The 1939 Emergency Powers (Defence) Act strengthened the government’s hand, giving the Ministry of Agriculture greater control over food production and allowing it to take over farms if land was not being used in a satisfactory manner. That summer, sufficient food was set aside for basic ‘iron rations’ in the event of mass evacuations from cities under threat of aerial bombing. In addition, an Acquisition of Food (Excessive Quantities) Order of 31 August 1939 curbed stockpiling by individuals, sensibly prohibiting anyone from buying in excess of a single week’s worth of supplies.
The Cultivation of Land (Allotments) Order of 1939 finally gave a clue to the government’s intentions regarding allotment plots and their role in the food production drive. Local councils were awarded the power to requisition unoccupied land, parks and playing fields and convert them into allotments. They could also grant permission to keep livestock on plots, while allotment trespass became a statutory offence, indicating that the wartime amateur grower was to be treated with respect. Veg growing, one could surmise, was to be regarded as more than simply a frivolous hobby.
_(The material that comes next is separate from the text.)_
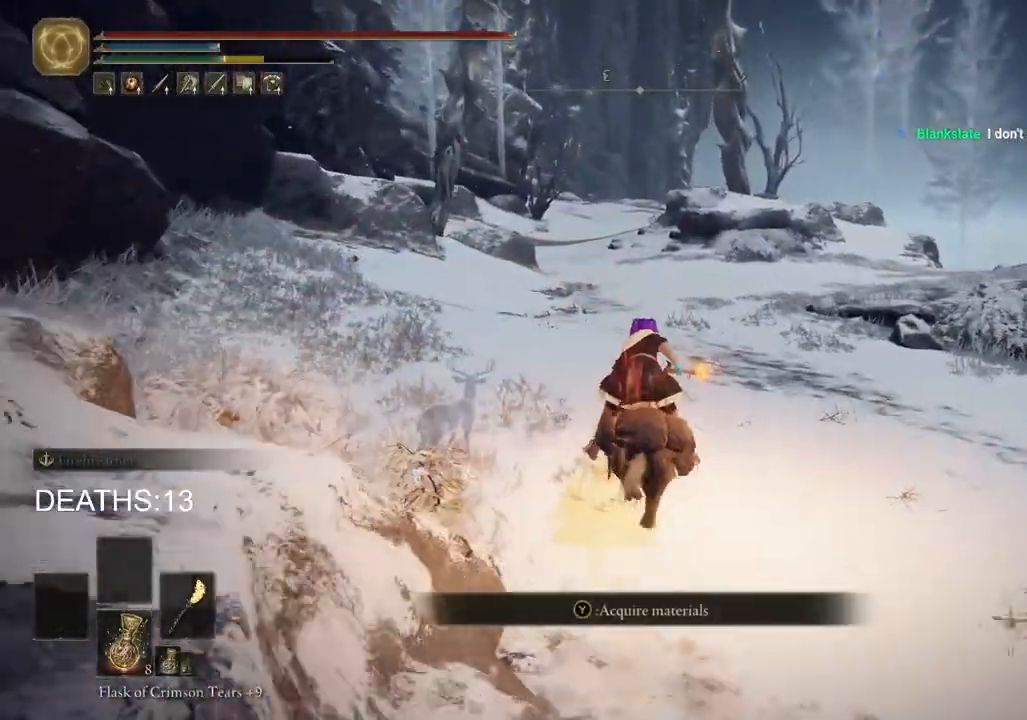
{"buttons": [], "left_stick": "up", "right_stick": "center", "events": []}
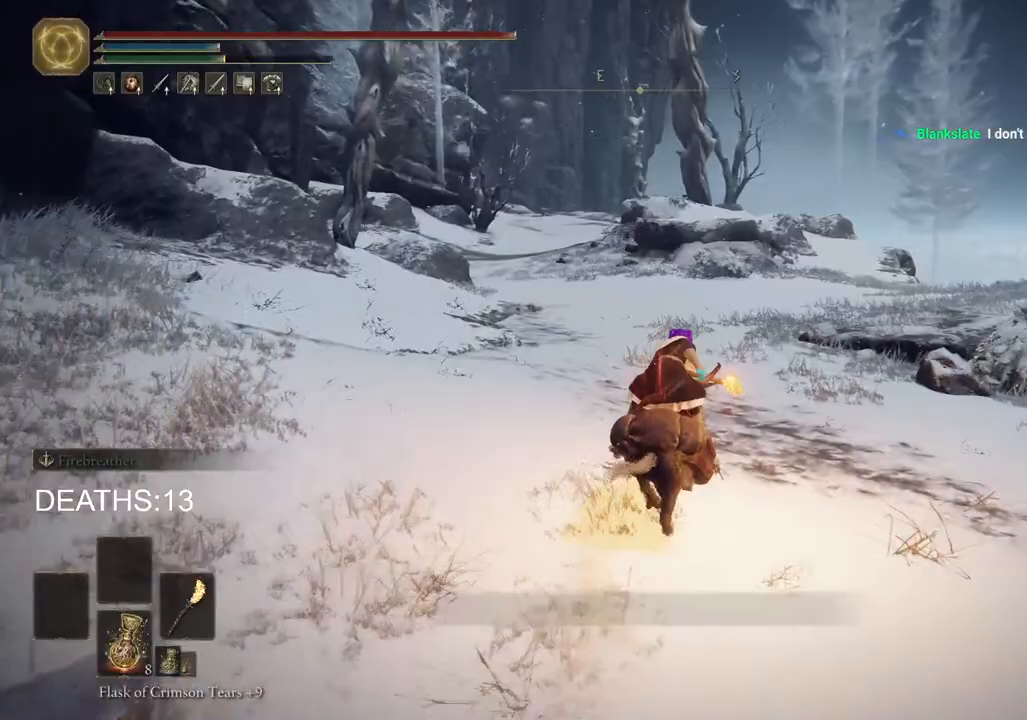
{"buttons": [], "left_stick": "up", "right_stick": "center", "events": []}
Such was the story of how the plans to deal with the food shortages that war would bring were put into place. It was a narrative regularly coloured by half-heartedness and incoherence in government. Numerous committees were established, reports commissioned and orders enacted, but at times progress was painfully slow, with short-term concerns of the market prioritised above all else for too long. It was, perhaps, indicative of a desperate hope on the part of those implementing these plans that peace would somehow triumph before their provisions need truly be tested. By the time there was consensus that there would be no such reprieve, the nation was on the back foot.